We want to know whether some given TM $M$ halts given the input word $w$ by transforming the pair $\langle M, w \rangle$ to some $EQ$-instance $f(\langle M, w \rangle) = \langle M_1, M_2 \rangle$ such that $\langle M, w \rangle \in L_H$ if and only if $\langle M_1, M_2 \rangle \in EQ$. Let us consider some dummy TM $M_{2020}$ which just accepts 2020 inputs (any set of 2020 words will do the trick) and modify $M_{2020}$ such that it only ever accepts if $M$ halts on $w$ to get another TM $M_{2020}(M, w)$. Since we know $M$ and $w$ when we construct $M_{2020}(M, w)$, we can implement it to do the following:

1. Read the input and if it is one of the 2020 words accepted by $M_{2020}$, make note of that (we can use the states to store this).
2. Clear the tape and write $w$ to it.
3. Run $M$ on $w$.
4. If $M$ halts on $w$, accept the original input.

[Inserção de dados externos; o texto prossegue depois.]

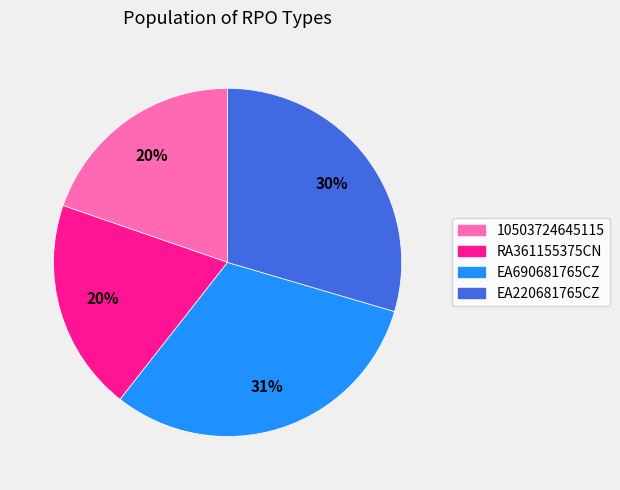

How many segments does this pie chart have?

4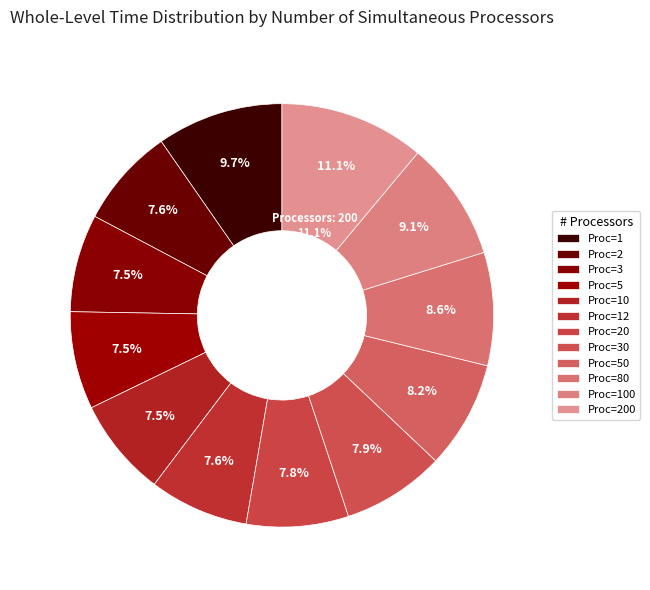

What is the smallest slice in the pie chart?

5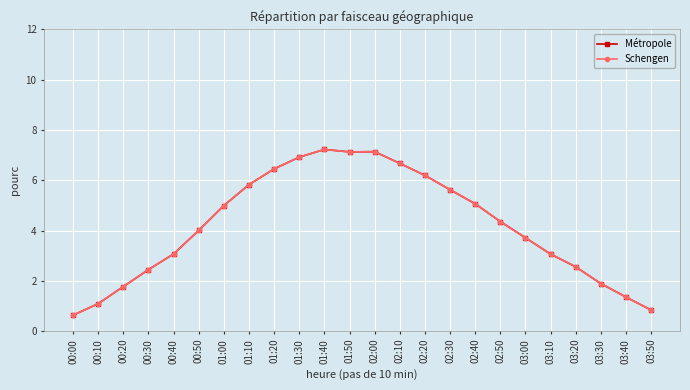

Does the chart have visible grid lines?

Yes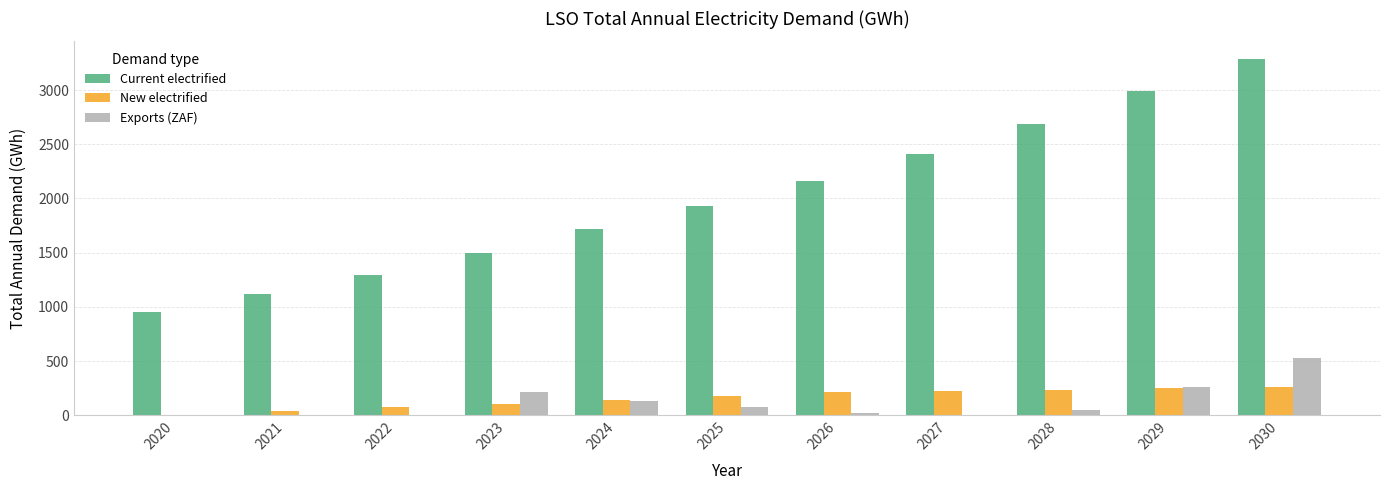

What is the difference between the Exports (ZAF) values at 2026 and 2020?

16.9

Such a construction can be performed by another TM, this is a bit tedious to show formally but by noting that we can essentially "embed" $M$ in $M_{2020}(M, w)$ it should be intuitive that this can be done (as $M_{2020}$ is a fixed TM).

Now observe that $M_{2020}(M, w)$ accepts some input $x \in L(M_{2020})$ precisely when $M$ halts on $w$, hence we have that $L(M_{2020}) = L(M_{2020}(M, w))$ if and only if $\langle M, w \rangle \in L_H$, otherwise we have $L(M_{2020}(M, w)) = \emptyset$. It follows that $$ | L(M_{2020}(M, w)) \cap L(M_{2020}) | = \begin{cases} 2020, & \text{if $M$ halts on $w$} \\ 0, & \text{otherwise} \end{cases} $$ and thus (denoting $\langle M_{2020}, M_{2020}(M, w) \rangle$ as $f(\langle M, w \rangle$) we have $\langle M, w \rangle \in L_H \Leftrightarrow f(\langle M, w \rangle)$ and therefore a suitable reduction.

An easier way to prove that the language is not decidable is by using Rice's theorem which (roughly speaking) says that properties of functions computed by TMs (we call these semantic properties) cannot be decided algorithmically unless they are trivial. If we fix some TM $M_1$ and consider an arbitrary TM $M$ then asking whether $L(M_1) \cap L(M)$ has size 2020 is such a semantic property and hence Rice's theorem immediately gives us that $EQ$ is undecidable. The theorem (for me, at least) is basically the formal underpinning of the informal intuition I gave above.